Review guidelines for writing resumes and discuss issues related to putting resumes on the Web.

Types of resumes:

  • Functional (skills-based)
  • Chronological (education and experience organized by most recent to least recent)
    Resume sections:

  • Contact information
  • Objective
  • Education
  • Work Experience
  • Skills
  • Volunteer Experience (if significant and relevant)
  • Honors and Awards

Resume formatting:

  • Headings
  • Bulleted lists
  • Professional presentation

Web resume issues:

  • Privacy (consider leaving out your home address and phone number)
  • Linking (connect up to relevant and appropriate sites, such as places you’ve worked)
  • Printer-friendly versions (provide Microsoft Word and/or Adobe PDF versions that print at one page for people to download and print)
  • The Web version doesn’t have to look exactly like the print version!

Critique the resume of a partner.

Complete the resume critique exercise with a partner.

Discuss the “box model” for designing Web pages.

Sample pages:

Important Concepts:

  • Objects: elements that can be placed on the Web (Text, pictures, video, audio, etc).
  • Containers/Boxes/Box model: A way of thinking about placing objects on Web pages by creating virtual “containers” for objects and arranging those containers in Webspace. Boxes consist of padding, borders, margins, and content.

Important HTML/CSS terms that go with these concepts:

  • Layer: A way of creating a “virtual box”
  • Div: The HTML tag which delineates virtual boxes.
  • ID: The unique name that you give to your “virtual box” so that it can be distinguished from others and so you can change its attributes (like appearance, position, or other things) by using CSS
  • Table: A way of organizing objects into rows and columns. Each bit of a table is called a cell.
  • Positioning: arranging elements. The ways we talk about:
  • Top
  • Bottom
  • Left
  • Right

Work on using the box model to create templates in HTML and CSS for your portfolio sites.

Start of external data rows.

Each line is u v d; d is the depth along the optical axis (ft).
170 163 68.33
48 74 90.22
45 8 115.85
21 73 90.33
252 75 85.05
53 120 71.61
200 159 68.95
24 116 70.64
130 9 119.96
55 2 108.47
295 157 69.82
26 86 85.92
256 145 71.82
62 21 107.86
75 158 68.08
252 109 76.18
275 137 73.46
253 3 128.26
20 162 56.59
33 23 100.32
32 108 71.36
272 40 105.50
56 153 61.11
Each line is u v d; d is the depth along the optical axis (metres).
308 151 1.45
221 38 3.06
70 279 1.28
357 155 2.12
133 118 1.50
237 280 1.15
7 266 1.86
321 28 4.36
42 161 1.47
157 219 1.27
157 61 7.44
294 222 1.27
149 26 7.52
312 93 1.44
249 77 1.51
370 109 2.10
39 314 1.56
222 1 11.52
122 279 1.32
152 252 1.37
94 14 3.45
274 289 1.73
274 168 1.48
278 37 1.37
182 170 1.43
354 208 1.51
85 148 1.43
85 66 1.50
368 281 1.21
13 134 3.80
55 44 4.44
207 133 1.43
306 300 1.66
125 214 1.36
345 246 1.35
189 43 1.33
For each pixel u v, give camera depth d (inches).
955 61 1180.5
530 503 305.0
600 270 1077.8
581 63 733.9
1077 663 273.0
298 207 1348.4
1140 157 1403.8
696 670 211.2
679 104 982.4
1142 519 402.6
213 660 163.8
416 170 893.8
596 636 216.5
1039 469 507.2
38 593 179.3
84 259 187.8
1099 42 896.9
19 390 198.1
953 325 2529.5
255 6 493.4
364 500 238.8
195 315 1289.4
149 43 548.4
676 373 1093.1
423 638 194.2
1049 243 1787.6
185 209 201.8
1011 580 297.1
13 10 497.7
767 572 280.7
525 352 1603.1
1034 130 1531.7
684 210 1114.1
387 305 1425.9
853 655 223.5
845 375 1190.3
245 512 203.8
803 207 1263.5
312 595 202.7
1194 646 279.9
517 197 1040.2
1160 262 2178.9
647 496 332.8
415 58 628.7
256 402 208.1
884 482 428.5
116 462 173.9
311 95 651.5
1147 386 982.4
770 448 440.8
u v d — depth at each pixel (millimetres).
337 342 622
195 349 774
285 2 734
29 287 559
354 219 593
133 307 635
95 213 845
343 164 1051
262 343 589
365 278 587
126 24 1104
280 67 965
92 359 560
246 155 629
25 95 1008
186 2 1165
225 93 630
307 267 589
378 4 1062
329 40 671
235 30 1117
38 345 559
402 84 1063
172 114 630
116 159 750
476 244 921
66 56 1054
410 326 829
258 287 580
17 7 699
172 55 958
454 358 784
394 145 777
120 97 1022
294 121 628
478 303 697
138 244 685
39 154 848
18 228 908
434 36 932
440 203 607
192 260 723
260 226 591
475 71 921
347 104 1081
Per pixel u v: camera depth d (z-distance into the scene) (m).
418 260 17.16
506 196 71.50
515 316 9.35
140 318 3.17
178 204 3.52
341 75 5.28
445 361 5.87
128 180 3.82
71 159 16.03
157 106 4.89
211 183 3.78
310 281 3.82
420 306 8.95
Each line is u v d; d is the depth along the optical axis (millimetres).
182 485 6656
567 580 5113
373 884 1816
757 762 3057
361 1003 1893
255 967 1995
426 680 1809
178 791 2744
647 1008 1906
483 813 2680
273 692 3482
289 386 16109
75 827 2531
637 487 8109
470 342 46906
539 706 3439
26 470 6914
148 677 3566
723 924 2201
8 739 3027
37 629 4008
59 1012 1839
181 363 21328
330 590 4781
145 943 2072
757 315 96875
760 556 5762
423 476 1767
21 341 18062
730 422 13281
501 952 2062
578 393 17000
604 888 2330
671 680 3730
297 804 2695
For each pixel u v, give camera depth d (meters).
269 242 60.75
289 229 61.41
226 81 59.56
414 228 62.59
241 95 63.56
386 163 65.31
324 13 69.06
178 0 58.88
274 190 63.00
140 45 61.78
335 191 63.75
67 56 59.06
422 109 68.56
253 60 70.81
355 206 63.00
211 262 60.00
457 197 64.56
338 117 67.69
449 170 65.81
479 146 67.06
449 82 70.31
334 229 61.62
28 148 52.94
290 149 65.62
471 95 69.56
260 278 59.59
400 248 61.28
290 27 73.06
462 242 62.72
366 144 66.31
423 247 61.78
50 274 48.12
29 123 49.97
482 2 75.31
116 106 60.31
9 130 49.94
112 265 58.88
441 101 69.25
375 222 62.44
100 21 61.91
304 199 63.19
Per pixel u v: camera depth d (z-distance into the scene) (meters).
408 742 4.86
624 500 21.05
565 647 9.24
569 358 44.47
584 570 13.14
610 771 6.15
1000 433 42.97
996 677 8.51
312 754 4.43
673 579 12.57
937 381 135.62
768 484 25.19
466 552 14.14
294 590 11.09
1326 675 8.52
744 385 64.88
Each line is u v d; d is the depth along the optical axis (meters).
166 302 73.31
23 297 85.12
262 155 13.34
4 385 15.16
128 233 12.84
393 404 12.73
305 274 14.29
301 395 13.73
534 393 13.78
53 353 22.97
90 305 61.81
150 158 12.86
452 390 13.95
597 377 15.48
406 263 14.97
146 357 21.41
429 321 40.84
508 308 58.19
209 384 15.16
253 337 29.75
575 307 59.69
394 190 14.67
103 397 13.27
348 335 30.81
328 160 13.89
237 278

  1. Create a new HTML page.
  2. Create boxes: Click on the insert menu, choose layout objects, and choose layer.
  3. Click on each layer and give it a name in the properties box.
  4. Resize the layers and position them on the page.
  5. Click on a layer, and then click on the CSS button to bring up the CSS window. Then click on the pencil icon in the CSS window to edit the style for the layer.
  6. Use the CSS style window to change the background color and borders for each layer.
  7. Design templates for your index page and secondary pages by creating boxes to hold navigation and content on each page. You don’t have to worry about putting content in there right now — just worry about creating the layout of your page and setting up a color scheme.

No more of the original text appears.